Joint Marine Modelling Programme (JMMP)
A partnership between the Met Office and British Antarctic Survey, National Oceanography Centre and Centre for Polar Observation and Modelling.
The Joint Marine Modelling Programme (JMMP) provides world-class and easily accessible national capability, ocean modelling infrastructure and configurations to support the UK’s scientific research and operational prediction systems for ocean, weather and climate.
Model configurations are underpinned by the Nucleus for European Modelling of the Ocean (NEMO) framework. JMMP works closely with the NEMO consortium to develop the underpinning model capability.
The work of JMMP is planned to specifically address user needs. The JMMP team works across the four institutes.
- Act as a central hub for global and shelf marine modelling in the UK with data and model configurations easily accessible.
- Develop world-leading configurations of the global ocean and the North West shelf region.
- Develop configurations at a range of resolutions for different applications.
- Develop configurations of the global ocean that adequately represent shelf areas.
- Attract pull-through to the JMMP configurations from UK research and use model output for leading science.
The governance structure for JMMP is shown in Figure 1 and comprises of the Joint Weather and Climate Research Programme (JWCRP) delegating overall governance of JMMP to the JMMP governance group. The JMMP chair has executive responsibility for management of the programme.
Figure 1: Schematic of JMMP organisation
We deliver configurations of global ocean and sea ice (GOSI), and the North West shelf region (Coastal Ocean: CO) based on NEMO to operational and academic users.
JMMP global configurations are used as part of the Met Office Climate and Earth System, seasonal prediction and weather forecast models.
JMMP maintains a traceable hierarchy of three resolutions of the combined global ocean and sea ice configurations. These resolutions are nominally 1 degree, 1/4 degree and 1/12 degree. "Traceable" means that the only numerical differences between the configurations are those that can be justified as being required by the change in resolution.

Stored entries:
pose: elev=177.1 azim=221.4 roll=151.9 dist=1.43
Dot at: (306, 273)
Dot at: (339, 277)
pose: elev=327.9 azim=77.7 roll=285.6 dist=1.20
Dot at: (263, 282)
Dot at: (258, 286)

--

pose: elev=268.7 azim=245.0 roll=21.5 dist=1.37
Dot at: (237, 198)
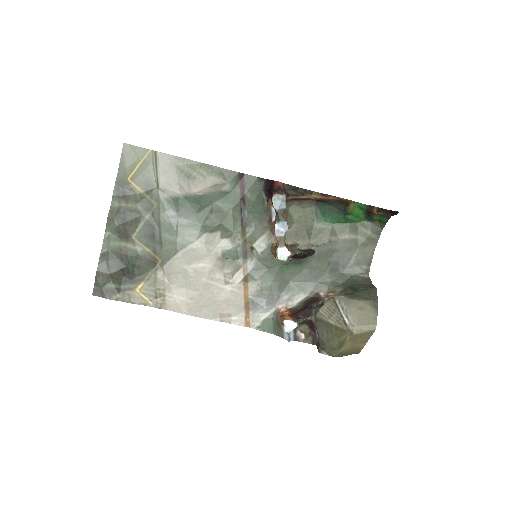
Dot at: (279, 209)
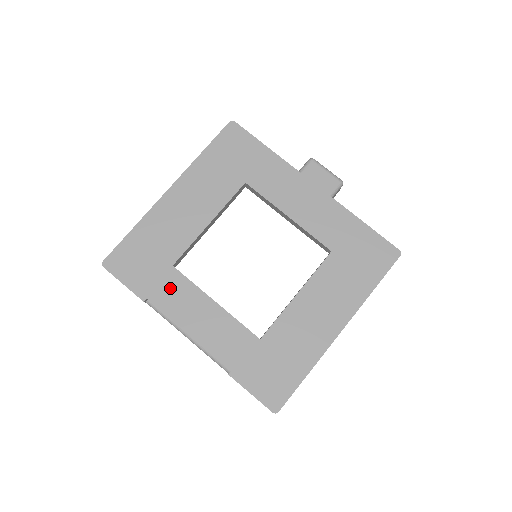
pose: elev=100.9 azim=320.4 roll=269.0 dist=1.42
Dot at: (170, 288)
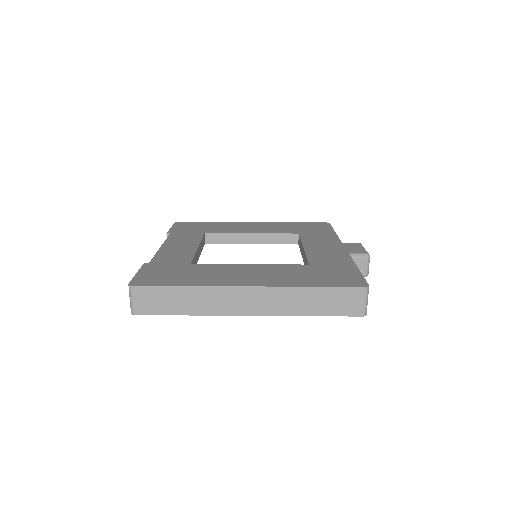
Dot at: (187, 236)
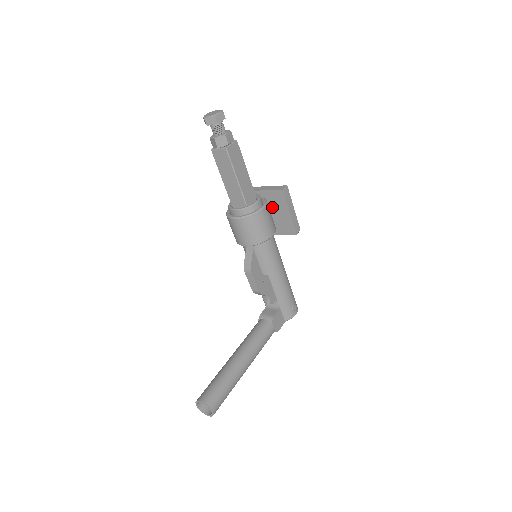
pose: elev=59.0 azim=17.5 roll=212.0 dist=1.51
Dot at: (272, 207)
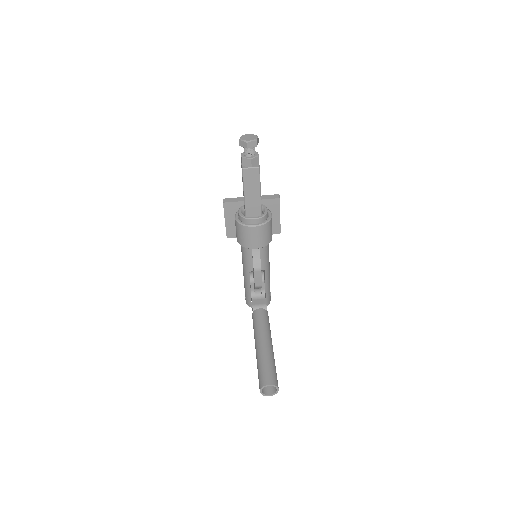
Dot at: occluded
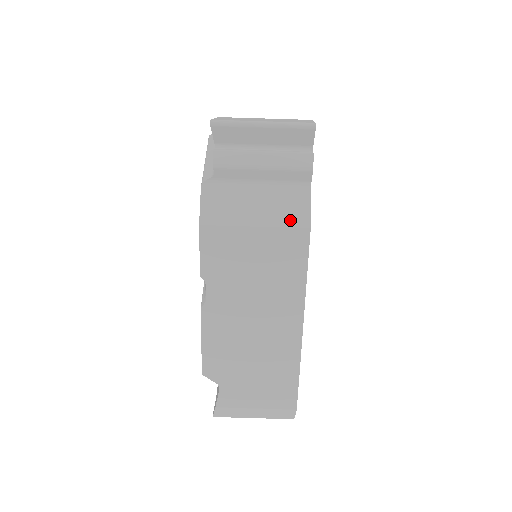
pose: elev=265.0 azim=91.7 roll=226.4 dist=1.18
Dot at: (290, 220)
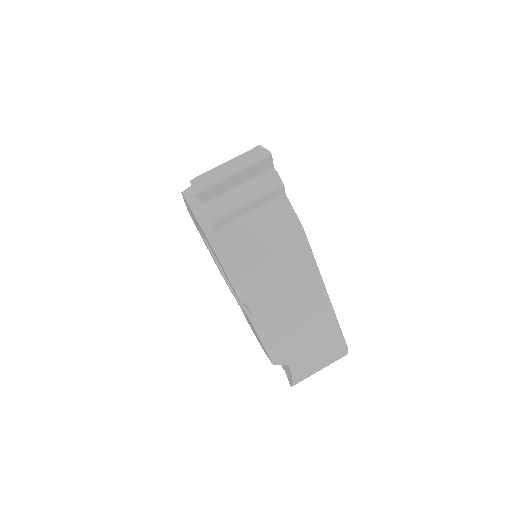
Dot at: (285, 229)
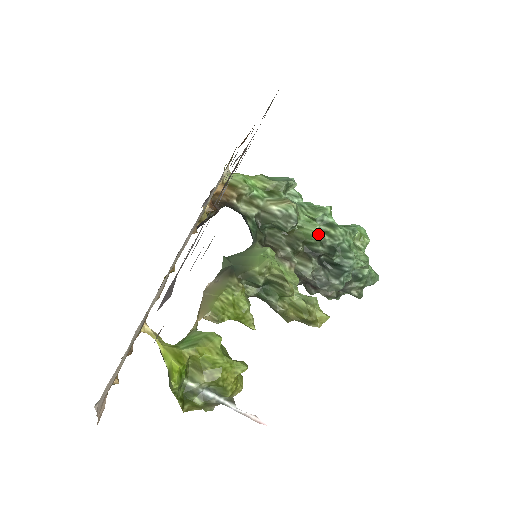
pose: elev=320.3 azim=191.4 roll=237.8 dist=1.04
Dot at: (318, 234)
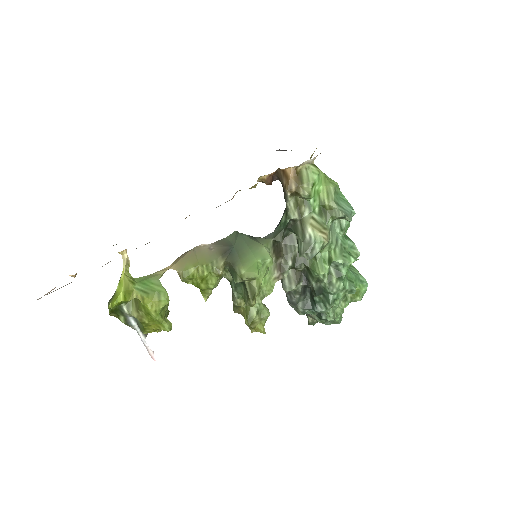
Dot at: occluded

__Aim 1__: According to the Joint Marine Modelling Programme overview, what are the three nominal resolutions of the global ocean and sea ice configurations?
__Aim 2__: Reproduce everything in the Joint Marine Modelling Programme overview from "The Joint Marine" down to "configurations easily accessible.".
__Aim 3__: Take the Joint Marine Modelling Programme overview further, picking up after its final sentence.

__Written answer 1__: 1 degree, 1/4 degree and 1/12 degree.

__Written answer 2__:
The Joint Marine Modelling Programme (JMMP) provides world-class and easily accessible national capability, ocean modelling infrastructure and configurations to support the UK’s scientific research and operational prediction systems for ocean, weather and climate.
Model configurations are underpinned by the Nucleus for European Modelling of the Ocean (NEMO) framework. JMMP works closely with the NEMO consortium to develop the underpinning model capability.
The work of JMMP is planned to specifically address user needs. The JMMP team works across the four institutes.
- Act as a central hub for global and shelf marine modelling in the UK with data and model configurations easily accessible.

__Written answer 3__:
Current areas of development include:
- Work on the near-surface mixing scheme based on the OSMOSIS project.
- Focus on improving the Southern Ocean circulation at 1/4 degree.
- Testing options for reducing spurious numerical diapycnal mixing.
- Changing the sea ice model component from using CICE to using NEMO’s new native sea ice model SI3.
There are two new Process Evaluation Groups associated with the Global Ocean and Sea Ice development focussed on the North Atlantic and Southern Ocean. These groups take a broad assessment of the performance of the models in the area of interest and use identified deficiencies in the model to stimulate model development activity.
We maintain two resolutions of North West European Shelf configurations at 7km and 1.5km resolution.
The 1.5km resolution configuration is eddy-resolving and has been implemented operationally (CO8_AMM15). This replaced the 7km resolution configuration for forecast products but remains the principal configuration for long reanalysis and couple biogeochemistry work.
Current development activities include:
Improved representation of vertical structure across the domain, from coast to ocean, using multi-envelope techniques for the vertical levels.
Wetting and drying capability at the tidal interface with the coastline
A new Shelf Enabled Global configuration is being developed to draw together expertise from across the Coastal Ocean and Global Themes and deliver a global model capable of representing shelf edge processes. Target applications include:
A. Global ecosystem and biogeochemical assessment and impact
B. Global sea level impacts at regional scale
C. Global impacts on shelf sea processes
Global Ocean and Sea Ice
Storkey, D., Blaker, A. T., Mathiot, P., Megann, A., Aksenov, Y., Blockley, E. W., Calvert, D., Graham, T., Hewitt, H. T., Hyder, P., Kuhlbrodt, T., Rae, J. G. L., and Sinha, B.: “UK Global Ocean GO6 and GO7: a traceable hierarchy of model resolutions”, Geoscientific Model Development, 11, 3187-3213, https://doi.org/10.5194/gmd-11-3187-2018, 2018.
Ridley, J. K., Blockley, E. W., Keen, A. B., Rae, J. G. L., West, A. E., and Schroeder, D.: The sea ice model component of HadGEM3-GC3.1, Geosci. Model Dev., 11, 713–723, https://doi.org/10.5194/gmd-11-713-2018, 2018.
Tonani, Sykes, King, McConnell, Pequignet, O’Dea, Graham, Polton, Siddorn (2019), The impact of a new high-resolution ocean model on the Met Office North-West European Shelf forecasting system. Ocean Sci.,15(4), https://doi.org/10.5194/os-15-1133-2019.
Graham, J. A., E. O’Dea, J. Holt, J. Polton, H.T. Hewitt, R. Furner, K. Guihou, A. Brereton, A. Arnold, S. Wakelin, J.M. Castillo Sanchez, C.G. Mayorga Adame (2018) AMM15: A new high resolution NEMO configuration for operational simulation of the European north-west shelf, Geosci. Model Dev., 11(2), 681-696, https://doi:10.5194/gmd-11-681-2018 .
Guihou K., J.A. Polton, J. Harle, S. Wakelin, E. O’Dea, J. Holt (2018) Kilometric scale modeling of the North West European Shelf Seas: Exploring the spatial and temporal variability of internal tides. J. Geophys. Research: Oceans, 123:688-707, doi:10.1002/2017JC012960.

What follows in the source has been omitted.